A former Chief Justice of Nigeria, Dahiru Musdapher, has died.
Mr. Musdapher died in the early hours of Tuesday at the age of 75.
Dahiru Musdapher was appointed the Chief Justice of the Supreme Court of Nigeria in 2011. He served as Chief Judge of the Kano State Judiciary from 1979 to 1985, and as a member of the Court of Appeal from 1985 until 2003.
The cause of his death was not immediately clear but family members took to social media to break the news.
“My elder brother Justice Dahiru Musdapher former CJN passed on tonight,” Muneer Musdapher, a younger brother of the former CJN wrote on Facebook.
The jurist retired from bench five years ago on attaining the mandatory retirement age of 75.
He was born a member of the Bani Ya’muusa clan in Babura Town in Babura, a local government area in the north of Jigawa State.
The progenitor of the clan, Goni Ya’Musa, was a Fulani scholar, a renowned and respected Islamic jurist and teacher who migrated from the Kanem Bornu Empire in the mid-1800s and pursued a lifelong mission of teaching and Islamic missionary work. The great-grandfather settled in Babura Town, in Jigawa State.

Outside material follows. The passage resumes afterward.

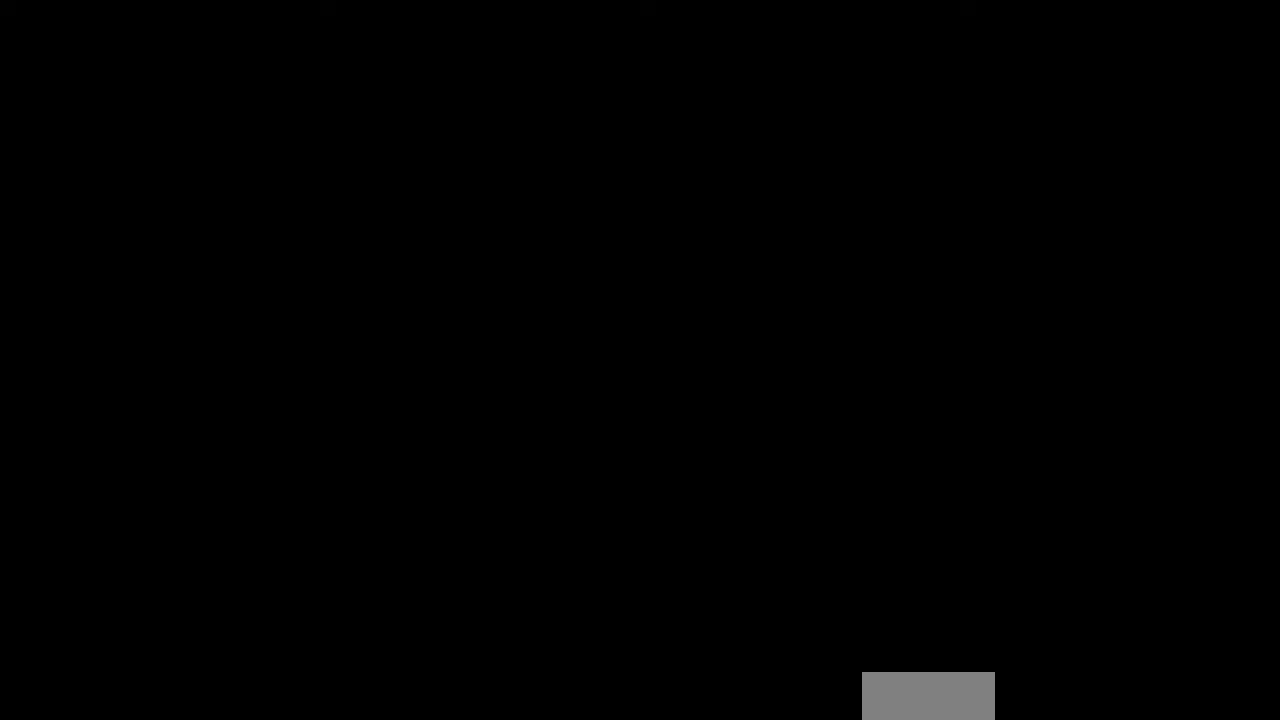
{"buttons": [], "events": []}
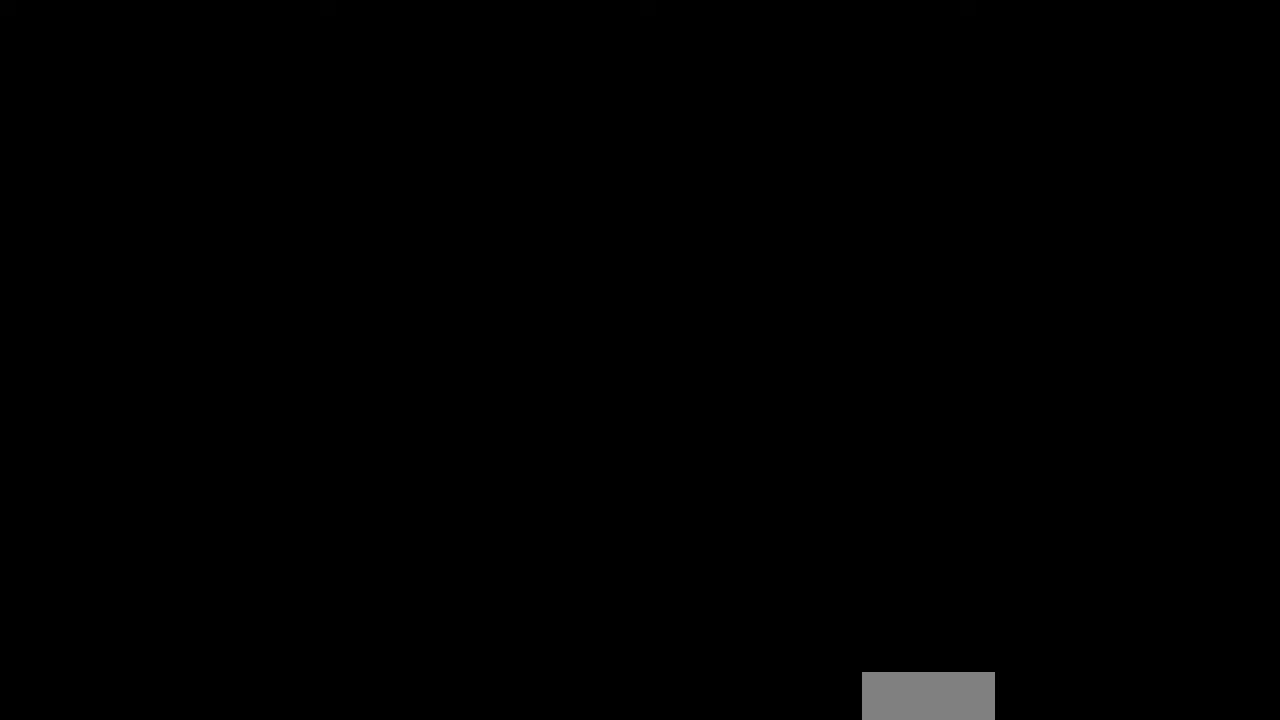
{"buttons": [], "events": []}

Musdapher’s father, Mallam Musdapher Musa – also a renowned Islamic scholar – served as a principal advisor to several District Heads across the Kano Native Authority during the colonial era, for decades before he was eventually enthroned as the District Head of Babura L.G.A. Mallam Musdaher’s father was the first headmaster of the first primary school in Babura. He died in 1993 as the head of a large and respected family leaving behind over 300 children, grandchildren and great-grand children. My Lord Justice Musdapher is the head of this family.